Trixie didn’t enjoy playing at being a super hero. Once she and Booster were safely returned to the 20th century, she hung up the tights for good and resumed her role as secretary for the newly renamed Booster Gold International (Booster Gold #16). Trixie would remain Booster’s loyal secretary until his corporation was bankrupted by an embezzler during the Millennium Crisis (Booster Gold #24).
Over the course of their adventures together, Trixie developed strong feelings for Booster and began to resent the time he spent with other women, especially “sex symbol” movie star Monica Lake. Sadly, their mutual friendship never had a chance to develop into anything romantic. The pair kissed only once, a kiss goodbye just before Booster left Metropolis for good (Booster Gold #25, 1988).
Trixie and Booster would cross paths only one more time. By 1998, Trixie had become the landlord of The Stain, one of Metropolis’ hottest nightclubs and headquarters of the Teen Titans. Trixie visited the Titans' public appearance at the L.L. Siegel & Shuster toy store in Metropolis. It was there she and Booster, who was dropping in to take advantage of the large crowd, exchanged a brief greeting (as seen in the pages of Chase #4). Whatever feelings the pair once shared had clearly cooled during their long separation. Not every love story has a happy ending.
For a bit of insight into creator Dan Jurgens' intentions into creating Trixie, click here to read my post from June 26, 2015.
Friday, June 26, 2015
Behind every great man there is a great woman. In Booster Gold's case, that woman was Trixie Collins.

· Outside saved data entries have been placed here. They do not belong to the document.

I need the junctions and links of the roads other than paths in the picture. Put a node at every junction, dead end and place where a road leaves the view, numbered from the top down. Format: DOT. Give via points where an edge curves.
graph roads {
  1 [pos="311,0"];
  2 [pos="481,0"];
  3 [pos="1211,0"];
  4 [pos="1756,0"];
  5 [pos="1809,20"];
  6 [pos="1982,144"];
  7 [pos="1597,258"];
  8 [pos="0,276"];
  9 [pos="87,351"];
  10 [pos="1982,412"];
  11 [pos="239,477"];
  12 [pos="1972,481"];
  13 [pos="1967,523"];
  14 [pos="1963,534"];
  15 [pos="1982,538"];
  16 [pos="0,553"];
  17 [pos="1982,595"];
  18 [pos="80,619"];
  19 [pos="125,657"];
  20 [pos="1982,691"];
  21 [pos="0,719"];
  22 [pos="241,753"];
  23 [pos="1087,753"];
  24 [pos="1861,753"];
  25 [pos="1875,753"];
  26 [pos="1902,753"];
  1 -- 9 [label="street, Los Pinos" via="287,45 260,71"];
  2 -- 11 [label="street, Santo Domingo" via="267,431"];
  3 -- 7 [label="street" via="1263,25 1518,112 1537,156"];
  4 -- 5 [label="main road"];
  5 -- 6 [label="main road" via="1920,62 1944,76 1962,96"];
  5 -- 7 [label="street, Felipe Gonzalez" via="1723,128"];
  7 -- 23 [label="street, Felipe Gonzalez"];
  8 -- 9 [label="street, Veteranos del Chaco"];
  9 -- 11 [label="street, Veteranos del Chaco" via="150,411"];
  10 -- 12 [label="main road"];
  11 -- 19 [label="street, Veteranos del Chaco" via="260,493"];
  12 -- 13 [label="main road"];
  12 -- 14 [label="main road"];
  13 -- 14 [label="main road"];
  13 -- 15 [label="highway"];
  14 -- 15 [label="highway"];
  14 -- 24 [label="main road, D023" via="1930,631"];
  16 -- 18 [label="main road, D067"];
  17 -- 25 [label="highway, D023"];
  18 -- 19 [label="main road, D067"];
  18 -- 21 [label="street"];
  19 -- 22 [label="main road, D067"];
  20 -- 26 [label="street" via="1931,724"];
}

Theresa "Trixie" Collins was a red-headed Kansas girl hired to be Booster's original secretary at Goldstar, Inc. She would later move up in the organization to be the first to wear the Goldstar sidekick costume. Like all good Girl Fridays, she was an incredibly competent, level-headed voice of reason in an otherwise insane work environment. And she was far too professional to fall for her boss.

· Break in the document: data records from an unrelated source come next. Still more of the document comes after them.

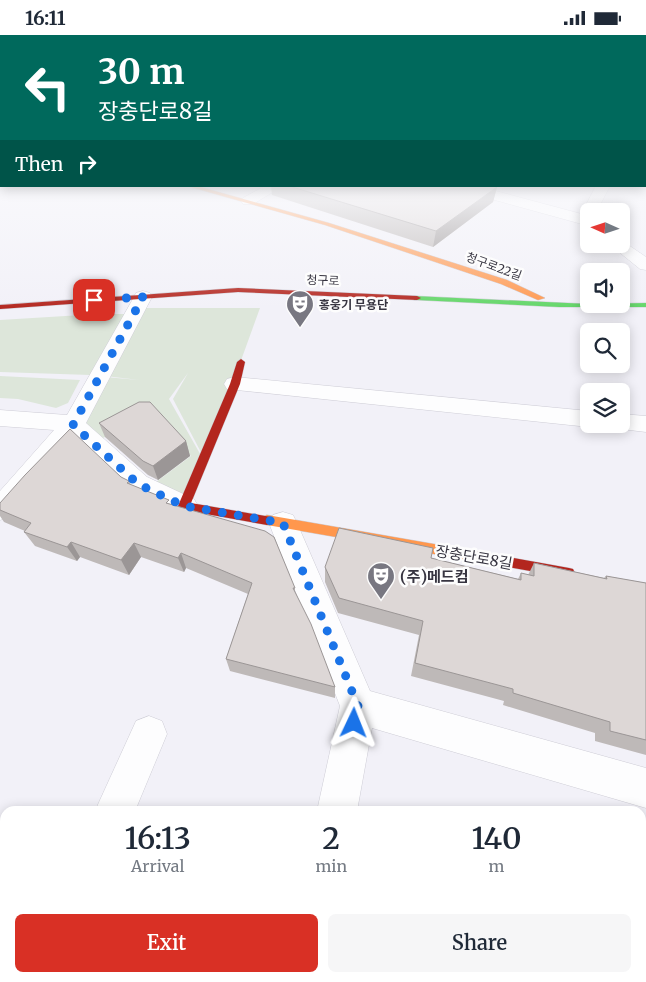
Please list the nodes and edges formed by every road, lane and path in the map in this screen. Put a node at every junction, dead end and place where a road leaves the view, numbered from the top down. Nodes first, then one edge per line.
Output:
1 (317, 221) edge
2 (629, 253) edge
3 (646, 265) edge
4 (143, 297) junction
5 (559, 305) junction
6 (646, 305) edge
7 (0, 307) edge
8 (241, 362) dead end
9 (235, 384) junction
10 (0, 417) edge
11 (580, 418) edge
12 (630, 423) edge
13 (646, 424) edge
14 (73, 425) junction
15 (184, 506) junction
16 (0, 509) edge
17 (283, 523) junction
18 (582, 575) edge
19 (358, 706) junction
20 (148, 735) dead end
21 (646, 788) edge
22 (117, 806) edge
23 (338, 806) edge

1 - 5 street, 청구로22길
2 - 3 street
4 - 5 street, 청구로
4 - 7 street, 청구로
4 - 14 street
5 - 6 street, 청구로
8 - 9 street
9 - 11 street
9 - 15 street
10 - 14 street
12 - 13 street
14 - 15 street, 장충단로8길
14 - 16 street
15 - 17 street, 장충단로8길
17 - 18 street, 장충단로8길
17 - 19 street
19 - 21 street
19 - 23 street
20 - 22 street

It seemed there were sparks between the two, but the coming of Millennium seemed to destroy any hope readers had of seeing their relationship come to fruition. I've always wondered if Dan Jurgens felt love was in the cards for his creations. So I asked him.
In the beginning, I saw Booster as having two voices that would serve as his conscience. Skeets was one, serving as more of his guide through aspects of the era they were in and against villains. Trixie would function more as his conscience in terms of how he dealt with people. There was plenty of room for both.
And while I never intended that there would ever be a romantic relationship, I did see a place for deep, friendly affection between them.
No matter what Jurgens intended, I have to believe that Booster would have charmed his way out the friend zone if he hadn't been forced to leave Metropolis on such short notice. But long-distance relationships rarely work out.
My eternal thanks to Dan Jurgens for stocking Booster's world with so many wonderful characters. (Happy Birthday, Dan!)